[[ Supplied records, beginning ]]
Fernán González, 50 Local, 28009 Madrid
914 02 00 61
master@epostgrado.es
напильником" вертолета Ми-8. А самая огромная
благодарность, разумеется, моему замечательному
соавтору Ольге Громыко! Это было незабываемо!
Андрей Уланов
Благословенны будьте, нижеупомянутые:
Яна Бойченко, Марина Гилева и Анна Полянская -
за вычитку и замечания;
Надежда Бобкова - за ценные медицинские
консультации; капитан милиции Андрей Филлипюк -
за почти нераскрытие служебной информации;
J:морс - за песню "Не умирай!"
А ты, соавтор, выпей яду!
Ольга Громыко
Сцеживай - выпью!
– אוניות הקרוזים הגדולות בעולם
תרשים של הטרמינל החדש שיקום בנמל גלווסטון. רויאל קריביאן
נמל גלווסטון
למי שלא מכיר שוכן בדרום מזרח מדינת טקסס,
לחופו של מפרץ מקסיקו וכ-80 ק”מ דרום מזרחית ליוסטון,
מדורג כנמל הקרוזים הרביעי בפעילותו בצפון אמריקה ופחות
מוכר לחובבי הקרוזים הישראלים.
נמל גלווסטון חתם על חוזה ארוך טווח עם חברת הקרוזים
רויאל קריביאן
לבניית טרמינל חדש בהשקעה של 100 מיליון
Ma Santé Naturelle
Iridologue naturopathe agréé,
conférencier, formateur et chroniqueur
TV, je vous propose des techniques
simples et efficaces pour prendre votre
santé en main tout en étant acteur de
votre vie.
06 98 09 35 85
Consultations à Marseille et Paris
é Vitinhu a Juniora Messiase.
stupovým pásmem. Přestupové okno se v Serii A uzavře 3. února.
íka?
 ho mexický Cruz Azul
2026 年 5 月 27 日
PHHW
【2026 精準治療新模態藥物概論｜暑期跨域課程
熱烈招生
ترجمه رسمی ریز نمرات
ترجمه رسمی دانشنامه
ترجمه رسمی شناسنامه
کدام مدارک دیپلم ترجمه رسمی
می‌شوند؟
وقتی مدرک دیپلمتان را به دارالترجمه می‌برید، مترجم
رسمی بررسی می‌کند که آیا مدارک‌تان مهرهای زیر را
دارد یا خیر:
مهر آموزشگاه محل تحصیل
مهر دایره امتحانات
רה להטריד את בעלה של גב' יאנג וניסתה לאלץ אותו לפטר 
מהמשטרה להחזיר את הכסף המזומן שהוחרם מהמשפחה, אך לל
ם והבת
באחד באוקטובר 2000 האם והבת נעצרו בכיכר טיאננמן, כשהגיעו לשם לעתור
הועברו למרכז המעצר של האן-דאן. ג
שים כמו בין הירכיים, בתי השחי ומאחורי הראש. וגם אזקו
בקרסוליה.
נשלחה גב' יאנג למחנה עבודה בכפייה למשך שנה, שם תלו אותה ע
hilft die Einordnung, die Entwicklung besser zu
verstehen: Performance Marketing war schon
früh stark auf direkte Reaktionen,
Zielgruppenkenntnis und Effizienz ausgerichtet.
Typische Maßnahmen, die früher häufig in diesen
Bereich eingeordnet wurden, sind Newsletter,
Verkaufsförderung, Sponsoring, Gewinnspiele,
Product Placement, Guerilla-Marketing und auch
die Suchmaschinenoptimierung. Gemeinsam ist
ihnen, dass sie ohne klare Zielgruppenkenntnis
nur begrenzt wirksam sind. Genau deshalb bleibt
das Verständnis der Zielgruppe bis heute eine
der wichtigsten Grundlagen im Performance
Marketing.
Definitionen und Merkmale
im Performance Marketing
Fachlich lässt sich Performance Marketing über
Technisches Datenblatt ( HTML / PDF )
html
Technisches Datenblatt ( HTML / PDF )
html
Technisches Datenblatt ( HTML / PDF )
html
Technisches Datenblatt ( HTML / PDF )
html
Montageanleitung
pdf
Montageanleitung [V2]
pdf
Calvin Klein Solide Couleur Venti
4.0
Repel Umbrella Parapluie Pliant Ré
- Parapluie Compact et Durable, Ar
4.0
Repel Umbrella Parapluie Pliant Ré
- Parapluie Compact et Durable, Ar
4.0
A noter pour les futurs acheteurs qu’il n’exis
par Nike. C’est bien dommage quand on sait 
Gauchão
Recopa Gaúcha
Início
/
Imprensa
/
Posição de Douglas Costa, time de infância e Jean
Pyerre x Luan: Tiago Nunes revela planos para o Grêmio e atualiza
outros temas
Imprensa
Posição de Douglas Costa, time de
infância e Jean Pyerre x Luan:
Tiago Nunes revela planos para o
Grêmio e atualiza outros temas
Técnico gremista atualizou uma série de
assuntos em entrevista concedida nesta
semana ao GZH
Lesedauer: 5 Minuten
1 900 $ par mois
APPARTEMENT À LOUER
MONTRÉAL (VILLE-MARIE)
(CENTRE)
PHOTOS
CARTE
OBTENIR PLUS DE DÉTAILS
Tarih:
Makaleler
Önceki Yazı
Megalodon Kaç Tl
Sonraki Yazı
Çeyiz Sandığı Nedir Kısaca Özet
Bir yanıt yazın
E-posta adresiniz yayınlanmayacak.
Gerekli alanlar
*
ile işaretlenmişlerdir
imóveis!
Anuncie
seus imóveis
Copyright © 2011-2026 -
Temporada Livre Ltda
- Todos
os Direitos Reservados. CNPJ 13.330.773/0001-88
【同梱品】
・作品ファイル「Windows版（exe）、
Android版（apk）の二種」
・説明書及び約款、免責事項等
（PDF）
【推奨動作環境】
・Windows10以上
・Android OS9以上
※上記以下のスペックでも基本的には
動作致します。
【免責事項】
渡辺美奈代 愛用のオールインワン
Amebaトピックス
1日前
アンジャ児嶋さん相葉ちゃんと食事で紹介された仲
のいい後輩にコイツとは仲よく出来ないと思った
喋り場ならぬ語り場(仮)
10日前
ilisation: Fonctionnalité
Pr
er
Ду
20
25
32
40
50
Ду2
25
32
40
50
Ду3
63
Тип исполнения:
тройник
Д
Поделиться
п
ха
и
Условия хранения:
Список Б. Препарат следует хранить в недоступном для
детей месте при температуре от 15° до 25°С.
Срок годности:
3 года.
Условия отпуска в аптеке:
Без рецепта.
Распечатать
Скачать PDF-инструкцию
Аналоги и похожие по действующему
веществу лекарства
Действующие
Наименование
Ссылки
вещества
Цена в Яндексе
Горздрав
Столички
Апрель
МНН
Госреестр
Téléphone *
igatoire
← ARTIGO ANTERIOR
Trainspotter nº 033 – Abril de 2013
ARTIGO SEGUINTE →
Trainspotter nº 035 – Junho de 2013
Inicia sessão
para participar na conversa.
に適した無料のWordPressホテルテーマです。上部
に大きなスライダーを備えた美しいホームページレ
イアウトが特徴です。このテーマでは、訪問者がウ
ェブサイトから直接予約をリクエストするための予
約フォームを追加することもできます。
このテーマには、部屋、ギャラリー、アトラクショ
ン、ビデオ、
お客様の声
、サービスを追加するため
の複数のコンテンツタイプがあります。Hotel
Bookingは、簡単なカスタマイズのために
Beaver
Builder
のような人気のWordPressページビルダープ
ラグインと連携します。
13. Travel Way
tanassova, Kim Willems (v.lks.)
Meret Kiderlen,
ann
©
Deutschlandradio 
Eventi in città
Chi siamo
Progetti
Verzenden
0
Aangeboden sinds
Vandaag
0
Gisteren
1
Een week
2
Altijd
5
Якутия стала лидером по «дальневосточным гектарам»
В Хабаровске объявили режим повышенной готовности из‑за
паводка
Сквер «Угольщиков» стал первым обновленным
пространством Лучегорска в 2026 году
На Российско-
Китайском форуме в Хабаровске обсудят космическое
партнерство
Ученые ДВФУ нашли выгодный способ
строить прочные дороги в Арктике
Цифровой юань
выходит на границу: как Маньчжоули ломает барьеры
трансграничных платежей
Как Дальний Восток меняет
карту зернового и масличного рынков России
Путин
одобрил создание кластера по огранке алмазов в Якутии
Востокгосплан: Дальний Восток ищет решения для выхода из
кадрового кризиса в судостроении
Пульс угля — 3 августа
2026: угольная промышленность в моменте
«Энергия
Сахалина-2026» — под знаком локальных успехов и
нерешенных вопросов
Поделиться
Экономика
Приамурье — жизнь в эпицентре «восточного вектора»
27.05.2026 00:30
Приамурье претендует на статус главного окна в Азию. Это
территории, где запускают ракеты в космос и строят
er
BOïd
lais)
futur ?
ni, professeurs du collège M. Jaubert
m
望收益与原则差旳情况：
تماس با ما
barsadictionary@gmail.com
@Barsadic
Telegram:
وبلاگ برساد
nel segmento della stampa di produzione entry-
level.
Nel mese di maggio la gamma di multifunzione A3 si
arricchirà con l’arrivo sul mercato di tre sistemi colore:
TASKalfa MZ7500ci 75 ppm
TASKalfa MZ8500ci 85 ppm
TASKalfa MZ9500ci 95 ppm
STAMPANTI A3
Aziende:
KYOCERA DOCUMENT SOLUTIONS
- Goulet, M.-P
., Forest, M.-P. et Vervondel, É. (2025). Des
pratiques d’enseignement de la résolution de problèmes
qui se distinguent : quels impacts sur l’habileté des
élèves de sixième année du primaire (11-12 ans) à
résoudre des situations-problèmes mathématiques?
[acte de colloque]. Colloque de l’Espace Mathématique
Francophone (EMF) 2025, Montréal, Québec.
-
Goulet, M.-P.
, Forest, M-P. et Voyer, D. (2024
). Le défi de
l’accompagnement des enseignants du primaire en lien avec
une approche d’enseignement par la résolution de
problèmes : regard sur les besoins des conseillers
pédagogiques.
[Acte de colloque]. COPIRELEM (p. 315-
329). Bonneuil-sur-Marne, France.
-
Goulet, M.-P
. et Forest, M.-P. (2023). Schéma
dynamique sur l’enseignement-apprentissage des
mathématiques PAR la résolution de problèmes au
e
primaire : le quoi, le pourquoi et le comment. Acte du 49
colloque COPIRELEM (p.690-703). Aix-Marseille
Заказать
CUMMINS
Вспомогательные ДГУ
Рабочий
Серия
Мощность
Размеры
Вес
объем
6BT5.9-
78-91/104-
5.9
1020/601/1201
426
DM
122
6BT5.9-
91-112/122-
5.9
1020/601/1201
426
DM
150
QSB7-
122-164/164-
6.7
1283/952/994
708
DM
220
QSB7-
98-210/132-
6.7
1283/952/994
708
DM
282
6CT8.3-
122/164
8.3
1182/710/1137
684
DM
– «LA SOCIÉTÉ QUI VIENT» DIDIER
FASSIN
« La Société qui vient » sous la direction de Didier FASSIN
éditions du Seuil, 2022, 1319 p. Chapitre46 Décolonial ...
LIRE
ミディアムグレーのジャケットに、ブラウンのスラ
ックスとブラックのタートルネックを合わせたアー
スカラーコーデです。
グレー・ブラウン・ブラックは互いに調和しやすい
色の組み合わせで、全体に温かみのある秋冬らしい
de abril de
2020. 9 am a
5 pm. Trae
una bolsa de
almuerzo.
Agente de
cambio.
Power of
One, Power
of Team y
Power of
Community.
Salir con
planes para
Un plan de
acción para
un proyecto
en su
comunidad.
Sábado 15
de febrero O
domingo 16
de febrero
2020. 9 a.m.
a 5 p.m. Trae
[[ Supplied records, end ]]
• What you have to do
Please write out, word for word, every line from the start of the entries through the line containing "למי שלא מכיר", including both the first line and that one.

• Answer
Fernán González, 50 Local, 28009 Madrid
914 02 00 61
master@epostgrado.es
напильником" вертолета Ми-8. А самая огромная
благодарность, разумеется, моему замечательному
соавтору Ольге Громыко! Это было незабываемо!
Андрей Уланов
Благословенны будьте, нижеупомянутые:
Яна Бойченко, Марина Гилева и Анна Полянская -
за вычитку и замечания;
Надежда Бобкова - за ценные медицинские
консультации; капитан милиции Андрей Филлипюк -
за почти нераскрытие служебной информации;
J:морс - за песню "Не умирай!"
А ты, соавтор, выпей яду!
Ольга Громыко
Сцеживай - выпью!
– אוניות הקרוזים הגדולות בעולם
תרשים של הטרמינל החדש שיקום בנמל גלווסטון. רויאל קריביאן
נמל גלווסטון
למי שלא מכיר שוכן בדרום מזרח מדינת טקסס,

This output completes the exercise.